## Texte source
/---
C’est la rentrée scolaire suivante qui compila l’agiographie officielle, à l’usage des enfants et des grands.
Voilà en quelques mots, comme si cela pouvait être résumé sans trop de caricatures, les faits, réactions, et les renvois aux analyses faites en 2016, à propos de “ce jour béni”.
Mais, 2016 succède à 2015, et 2015 est le fruit et résultat d’une politique qui prend racines au début du XXIe siècle, pour Erdoğan, et il y a bien plus de cent ans, pour le nationalisme exclusif et belliqueux, la dite turcité de la Turquie.
Donc, point de date bascule en ce 15 juillet 2016, mais rien que de la tradition politique turque et, à un moment donné, un formidable coup d’accélérateur pour le régime, et la consolidation de ses pleins pouvoirs. Cela facilitera aussi les réformes institutionnelles.
Le 15 juillet 2016 n’est donc pas le début de la répression des oppositions politiques et sociales, mais un point de passage.
L’année 2015 qui précède, a vu, en Turquie même, la rupture politique d’un processus de paix négocié avec les Kurdes, et précisément conseillé à Erdoğan, dans la première décennie des années 2000, par … Fetullah Gülen, l’organisateur et commanditaire présumé du coup d’Etat. Celui-ci avait conseillé à Erdoğan, alors qu’ils étaient alliés dans la prise de pouvoir, de séparer les Kurdes du PKK en offrant une paix des braves, en accordant quelques reconnaissances culturelles et sociales, et en les faisant avaliser par le leader Öcalan. Cela se doublait de rapports “cordiaux” avec le régime barzaniste de l’entité kurde irakienne. Ces “processus” avait aussi l’avantage d’avoir les faveurs de l’Union européenne.
\---
## Enregistrements fournis
/---
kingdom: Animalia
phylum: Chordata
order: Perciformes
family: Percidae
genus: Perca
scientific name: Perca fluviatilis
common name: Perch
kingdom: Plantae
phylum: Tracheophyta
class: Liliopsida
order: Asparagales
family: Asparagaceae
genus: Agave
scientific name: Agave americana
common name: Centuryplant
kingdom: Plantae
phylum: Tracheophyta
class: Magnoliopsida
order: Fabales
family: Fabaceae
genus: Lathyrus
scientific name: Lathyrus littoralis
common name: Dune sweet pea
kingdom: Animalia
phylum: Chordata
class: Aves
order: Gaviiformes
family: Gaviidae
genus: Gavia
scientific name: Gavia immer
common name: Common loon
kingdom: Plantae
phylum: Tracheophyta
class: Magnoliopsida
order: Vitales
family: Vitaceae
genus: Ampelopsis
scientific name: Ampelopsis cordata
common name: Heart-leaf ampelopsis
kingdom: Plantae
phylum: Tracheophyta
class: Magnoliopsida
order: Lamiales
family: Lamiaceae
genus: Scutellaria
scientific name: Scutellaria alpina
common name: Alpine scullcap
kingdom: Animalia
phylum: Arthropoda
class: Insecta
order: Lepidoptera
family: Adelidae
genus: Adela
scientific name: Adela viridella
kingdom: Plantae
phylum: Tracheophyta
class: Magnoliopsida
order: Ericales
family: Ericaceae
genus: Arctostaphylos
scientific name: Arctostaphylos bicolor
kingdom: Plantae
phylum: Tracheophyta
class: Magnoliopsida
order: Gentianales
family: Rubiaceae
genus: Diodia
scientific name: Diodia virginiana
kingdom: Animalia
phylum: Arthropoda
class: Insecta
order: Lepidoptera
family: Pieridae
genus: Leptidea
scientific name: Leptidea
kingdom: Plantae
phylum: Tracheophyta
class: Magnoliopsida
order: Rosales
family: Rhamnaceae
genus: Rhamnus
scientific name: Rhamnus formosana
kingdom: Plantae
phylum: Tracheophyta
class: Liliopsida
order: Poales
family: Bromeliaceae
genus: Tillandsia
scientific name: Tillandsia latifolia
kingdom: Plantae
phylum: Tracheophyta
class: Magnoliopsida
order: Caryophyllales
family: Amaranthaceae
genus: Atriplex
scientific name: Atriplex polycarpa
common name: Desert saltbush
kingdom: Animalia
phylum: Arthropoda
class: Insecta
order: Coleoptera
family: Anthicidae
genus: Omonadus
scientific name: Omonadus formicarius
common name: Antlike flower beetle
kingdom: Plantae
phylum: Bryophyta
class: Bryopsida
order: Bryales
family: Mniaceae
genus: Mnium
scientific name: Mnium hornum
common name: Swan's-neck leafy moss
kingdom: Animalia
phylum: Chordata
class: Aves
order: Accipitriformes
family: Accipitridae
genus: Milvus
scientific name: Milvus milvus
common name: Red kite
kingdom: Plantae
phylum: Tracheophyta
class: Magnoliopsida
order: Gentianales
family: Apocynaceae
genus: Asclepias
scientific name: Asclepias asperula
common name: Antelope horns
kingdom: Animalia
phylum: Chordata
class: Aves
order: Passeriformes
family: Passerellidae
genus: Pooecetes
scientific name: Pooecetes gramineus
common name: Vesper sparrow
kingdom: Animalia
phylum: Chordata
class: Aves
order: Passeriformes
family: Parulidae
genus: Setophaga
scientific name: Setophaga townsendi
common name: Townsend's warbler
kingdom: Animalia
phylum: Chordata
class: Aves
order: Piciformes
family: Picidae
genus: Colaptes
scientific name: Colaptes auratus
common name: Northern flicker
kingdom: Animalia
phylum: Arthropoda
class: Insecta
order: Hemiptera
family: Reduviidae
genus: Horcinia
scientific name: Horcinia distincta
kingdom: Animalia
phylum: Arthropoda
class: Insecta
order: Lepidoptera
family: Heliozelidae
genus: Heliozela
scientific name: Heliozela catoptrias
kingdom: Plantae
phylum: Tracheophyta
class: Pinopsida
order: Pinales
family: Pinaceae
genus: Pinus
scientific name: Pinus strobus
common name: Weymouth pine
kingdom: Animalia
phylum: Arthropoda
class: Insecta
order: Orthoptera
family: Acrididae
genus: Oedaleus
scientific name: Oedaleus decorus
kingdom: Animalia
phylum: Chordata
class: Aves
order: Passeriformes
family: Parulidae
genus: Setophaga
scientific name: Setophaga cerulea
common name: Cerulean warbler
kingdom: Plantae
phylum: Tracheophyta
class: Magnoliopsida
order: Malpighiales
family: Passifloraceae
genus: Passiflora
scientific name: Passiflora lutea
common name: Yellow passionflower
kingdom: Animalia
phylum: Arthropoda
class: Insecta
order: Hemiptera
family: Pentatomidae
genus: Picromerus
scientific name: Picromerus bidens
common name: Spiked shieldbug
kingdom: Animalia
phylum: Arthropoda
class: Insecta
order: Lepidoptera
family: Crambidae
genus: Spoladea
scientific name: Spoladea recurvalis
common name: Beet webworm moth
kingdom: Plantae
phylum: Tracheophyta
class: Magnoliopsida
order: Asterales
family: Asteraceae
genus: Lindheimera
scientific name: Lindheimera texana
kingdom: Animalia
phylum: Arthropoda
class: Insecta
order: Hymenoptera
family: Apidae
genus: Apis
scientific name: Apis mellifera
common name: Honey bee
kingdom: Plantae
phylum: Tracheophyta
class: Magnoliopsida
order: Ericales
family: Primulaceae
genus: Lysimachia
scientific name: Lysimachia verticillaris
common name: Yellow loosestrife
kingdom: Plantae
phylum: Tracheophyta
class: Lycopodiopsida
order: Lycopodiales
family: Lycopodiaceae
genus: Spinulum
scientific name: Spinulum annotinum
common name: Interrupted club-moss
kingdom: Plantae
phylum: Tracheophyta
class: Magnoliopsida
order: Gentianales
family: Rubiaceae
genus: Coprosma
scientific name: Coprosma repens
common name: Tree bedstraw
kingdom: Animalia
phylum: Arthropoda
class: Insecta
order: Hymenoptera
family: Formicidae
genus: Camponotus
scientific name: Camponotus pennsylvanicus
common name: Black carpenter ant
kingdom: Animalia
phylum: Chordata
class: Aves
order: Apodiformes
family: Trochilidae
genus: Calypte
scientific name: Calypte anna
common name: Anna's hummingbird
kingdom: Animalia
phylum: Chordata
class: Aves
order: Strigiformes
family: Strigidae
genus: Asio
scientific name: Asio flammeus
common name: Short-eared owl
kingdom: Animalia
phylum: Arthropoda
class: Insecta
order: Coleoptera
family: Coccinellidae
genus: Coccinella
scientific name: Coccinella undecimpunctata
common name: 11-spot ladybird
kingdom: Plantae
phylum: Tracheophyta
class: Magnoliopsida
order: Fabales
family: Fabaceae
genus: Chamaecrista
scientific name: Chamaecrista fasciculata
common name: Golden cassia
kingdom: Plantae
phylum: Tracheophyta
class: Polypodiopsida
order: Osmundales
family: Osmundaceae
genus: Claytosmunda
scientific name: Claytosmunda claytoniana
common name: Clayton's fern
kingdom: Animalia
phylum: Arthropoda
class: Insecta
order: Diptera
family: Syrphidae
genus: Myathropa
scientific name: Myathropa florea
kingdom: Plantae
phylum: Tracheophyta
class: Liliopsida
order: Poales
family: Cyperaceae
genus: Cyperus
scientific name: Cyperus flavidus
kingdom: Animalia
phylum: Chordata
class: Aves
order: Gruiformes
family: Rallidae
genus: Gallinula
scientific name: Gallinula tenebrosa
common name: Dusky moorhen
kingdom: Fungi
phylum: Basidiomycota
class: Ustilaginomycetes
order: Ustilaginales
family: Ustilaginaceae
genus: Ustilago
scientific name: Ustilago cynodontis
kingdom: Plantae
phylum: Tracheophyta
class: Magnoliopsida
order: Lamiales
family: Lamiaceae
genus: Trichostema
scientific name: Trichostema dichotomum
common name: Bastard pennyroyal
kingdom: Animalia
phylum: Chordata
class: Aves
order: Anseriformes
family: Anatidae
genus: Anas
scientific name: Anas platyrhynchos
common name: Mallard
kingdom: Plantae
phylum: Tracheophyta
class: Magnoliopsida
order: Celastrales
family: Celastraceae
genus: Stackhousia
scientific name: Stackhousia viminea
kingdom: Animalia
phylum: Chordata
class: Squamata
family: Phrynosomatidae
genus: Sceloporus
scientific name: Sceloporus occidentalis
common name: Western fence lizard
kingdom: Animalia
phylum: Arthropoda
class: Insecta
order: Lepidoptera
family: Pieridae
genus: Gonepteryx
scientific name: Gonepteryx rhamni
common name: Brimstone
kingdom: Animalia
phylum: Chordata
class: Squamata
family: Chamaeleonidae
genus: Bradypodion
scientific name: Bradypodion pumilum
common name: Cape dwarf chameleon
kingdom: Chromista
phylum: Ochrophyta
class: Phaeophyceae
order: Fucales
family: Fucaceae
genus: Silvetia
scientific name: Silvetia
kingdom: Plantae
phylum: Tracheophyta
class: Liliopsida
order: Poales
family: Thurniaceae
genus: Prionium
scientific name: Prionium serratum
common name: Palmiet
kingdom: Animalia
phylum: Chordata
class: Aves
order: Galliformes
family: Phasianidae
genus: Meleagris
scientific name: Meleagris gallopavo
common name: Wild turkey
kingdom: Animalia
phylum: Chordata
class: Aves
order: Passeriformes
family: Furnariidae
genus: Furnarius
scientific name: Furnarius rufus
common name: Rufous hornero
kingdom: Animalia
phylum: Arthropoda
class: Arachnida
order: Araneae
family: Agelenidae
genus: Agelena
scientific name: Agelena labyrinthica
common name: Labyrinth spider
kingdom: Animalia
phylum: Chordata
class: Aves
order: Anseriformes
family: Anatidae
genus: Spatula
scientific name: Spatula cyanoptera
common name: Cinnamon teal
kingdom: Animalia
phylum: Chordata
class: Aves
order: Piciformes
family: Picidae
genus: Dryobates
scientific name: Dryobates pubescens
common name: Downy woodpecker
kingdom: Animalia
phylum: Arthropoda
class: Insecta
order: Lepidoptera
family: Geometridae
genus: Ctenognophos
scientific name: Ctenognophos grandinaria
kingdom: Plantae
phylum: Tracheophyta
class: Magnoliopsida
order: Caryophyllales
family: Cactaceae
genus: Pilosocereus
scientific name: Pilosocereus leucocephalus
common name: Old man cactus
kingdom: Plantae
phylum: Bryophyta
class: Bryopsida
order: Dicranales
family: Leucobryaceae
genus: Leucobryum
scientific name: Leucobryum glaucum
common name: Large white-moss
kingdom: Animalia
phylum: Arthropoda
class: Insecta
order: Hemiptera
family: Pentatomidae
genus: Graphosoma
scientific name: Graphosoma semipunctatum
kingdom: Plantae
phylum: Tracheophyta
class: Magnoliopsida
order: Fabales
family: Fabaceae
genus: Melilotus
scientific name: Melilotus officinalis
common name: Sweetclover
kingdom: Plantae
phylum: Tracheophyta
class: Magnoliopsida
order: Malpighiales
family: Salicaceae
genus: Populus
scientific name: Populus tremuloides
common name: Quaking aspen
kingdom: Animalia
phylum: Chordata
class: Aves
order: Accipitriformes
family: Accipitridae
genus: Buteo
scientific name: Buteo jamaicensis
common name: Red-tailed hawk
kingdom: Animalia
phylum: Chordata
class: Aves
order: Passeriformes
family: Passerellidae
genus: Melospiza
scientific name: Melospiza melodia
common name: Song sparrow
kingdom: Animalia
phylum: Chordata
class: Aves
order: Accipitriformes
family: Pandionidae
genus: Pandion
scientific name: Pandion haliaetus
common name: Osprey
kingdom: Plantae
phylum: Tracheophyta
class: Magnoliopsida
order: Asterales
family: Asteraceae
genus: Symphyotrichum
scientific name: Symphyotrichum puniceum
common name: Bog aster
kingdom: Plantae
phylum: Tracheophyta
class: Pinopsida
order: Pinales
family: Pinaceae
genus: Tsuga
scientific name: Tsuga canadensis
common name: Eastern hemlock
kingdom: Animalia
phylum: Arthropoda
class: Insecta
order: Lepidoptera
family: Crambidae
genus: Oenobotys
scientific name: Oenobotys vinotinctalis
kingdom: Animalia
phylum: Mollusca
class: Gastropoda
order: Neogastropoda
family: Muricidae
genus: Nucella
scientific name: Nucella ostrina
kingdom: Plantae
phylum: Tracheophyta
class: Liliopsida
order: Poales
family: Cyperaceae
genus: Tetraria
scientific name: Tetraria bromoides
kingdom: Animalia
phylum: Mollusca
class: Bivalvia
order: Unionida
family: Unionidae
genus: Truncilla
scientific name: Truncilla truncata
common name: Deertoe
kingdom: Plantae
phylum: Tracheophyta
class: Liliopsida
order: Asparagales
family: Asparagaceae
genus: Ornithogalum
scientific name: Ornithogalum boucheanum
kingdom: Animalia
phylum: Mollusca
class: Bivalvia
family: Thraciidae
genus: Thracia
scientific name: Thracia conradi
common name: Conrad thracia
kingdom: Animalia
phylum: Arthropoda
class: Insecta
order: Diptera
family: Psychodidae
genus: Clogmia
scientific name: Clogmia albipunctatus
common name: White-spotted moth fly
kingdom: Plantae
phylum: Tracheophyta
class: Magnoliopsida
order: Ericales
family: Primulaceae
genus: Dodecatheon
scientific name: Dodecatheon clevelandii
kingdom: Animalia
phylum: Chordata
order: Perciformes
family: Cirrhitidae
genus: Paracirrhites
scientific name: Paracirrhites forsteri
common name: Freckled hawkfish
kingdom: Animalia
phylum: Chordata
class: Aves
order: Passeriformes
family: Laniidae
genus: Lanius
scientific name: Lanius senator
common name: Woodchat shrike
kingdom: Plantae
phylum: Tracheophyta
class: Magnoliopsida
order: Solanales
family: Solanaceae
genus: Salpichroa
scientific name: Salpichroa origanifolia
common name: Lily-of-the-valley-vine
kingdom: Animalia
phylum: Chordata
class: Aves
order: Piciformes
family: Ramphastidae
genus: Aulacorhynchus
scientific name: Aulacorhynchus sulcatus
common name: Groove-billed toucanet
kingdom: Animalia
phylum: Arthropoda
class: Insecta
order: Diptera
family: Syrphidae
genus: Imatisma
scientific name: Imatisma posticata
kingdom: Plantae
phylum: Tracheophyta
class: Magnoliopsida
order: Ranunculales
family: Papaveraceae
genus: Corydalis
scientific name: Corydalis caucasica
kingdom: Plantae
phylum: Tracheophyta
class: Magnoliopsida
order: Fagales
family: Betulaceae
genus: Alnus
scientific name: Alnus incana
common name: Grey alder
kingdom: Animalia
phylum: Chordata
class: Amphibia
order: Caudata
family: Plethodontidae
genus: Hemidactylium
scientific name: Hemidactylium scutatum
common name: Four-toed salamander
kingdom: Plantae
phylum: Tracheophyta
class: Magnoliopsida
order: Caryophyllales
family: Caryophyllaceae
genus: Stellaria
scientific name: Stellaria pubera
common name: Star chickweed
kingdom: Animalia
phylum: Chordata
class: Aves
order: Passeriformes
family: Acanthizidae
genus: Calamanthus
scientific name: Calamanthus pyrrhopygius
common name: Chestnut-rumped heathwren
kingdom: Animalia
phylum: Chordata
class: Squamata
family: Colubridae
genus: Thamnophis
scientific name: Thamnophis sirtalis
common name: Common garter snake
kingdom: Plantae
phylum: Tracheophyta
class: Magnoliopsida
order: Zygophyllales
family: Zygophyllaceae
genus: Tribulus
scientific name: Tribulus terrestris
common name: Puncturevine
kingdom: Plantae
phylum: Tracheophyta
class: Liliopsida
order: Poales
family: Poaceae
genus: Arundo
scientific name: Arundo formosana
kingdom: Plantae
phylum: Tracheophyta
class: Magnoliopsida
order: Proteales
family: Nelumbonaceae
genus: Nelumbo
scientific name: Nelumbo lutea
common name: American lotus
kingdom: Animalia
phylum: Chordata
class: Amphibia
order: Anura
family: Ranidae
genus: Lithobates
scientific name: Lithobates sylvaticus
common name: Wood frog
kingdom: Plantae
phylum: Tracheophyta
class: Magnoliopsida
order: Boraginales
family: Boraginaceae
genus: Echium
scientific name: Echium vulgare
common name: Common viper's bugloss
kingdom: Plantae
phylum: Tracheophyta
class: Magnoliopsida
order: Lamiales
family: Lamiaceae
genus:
\---
## Consignes et exigences
Reproduisez fidèlement le passage du texte source qui va de « Voilà en quelques » jusqu'à « de la Turquie. » inclus.

## Corrigé
Voilà en quelques mots, comme si cela pouvait être résumé sans trop de caricatures, les faits, réactions, et les renvois aux analyses faites en 2016, à propos de “ce jour béni”.
Mais, 2016 succède à 2015, et 2015 est le fruit et résultat d’une politique qui prend racines au début du XXIe siècle, pour Erdoğan, et il y a bien plus de cent ans, pour le nationalisme exclusif et belliqueux, la dite turcité de la Turquie.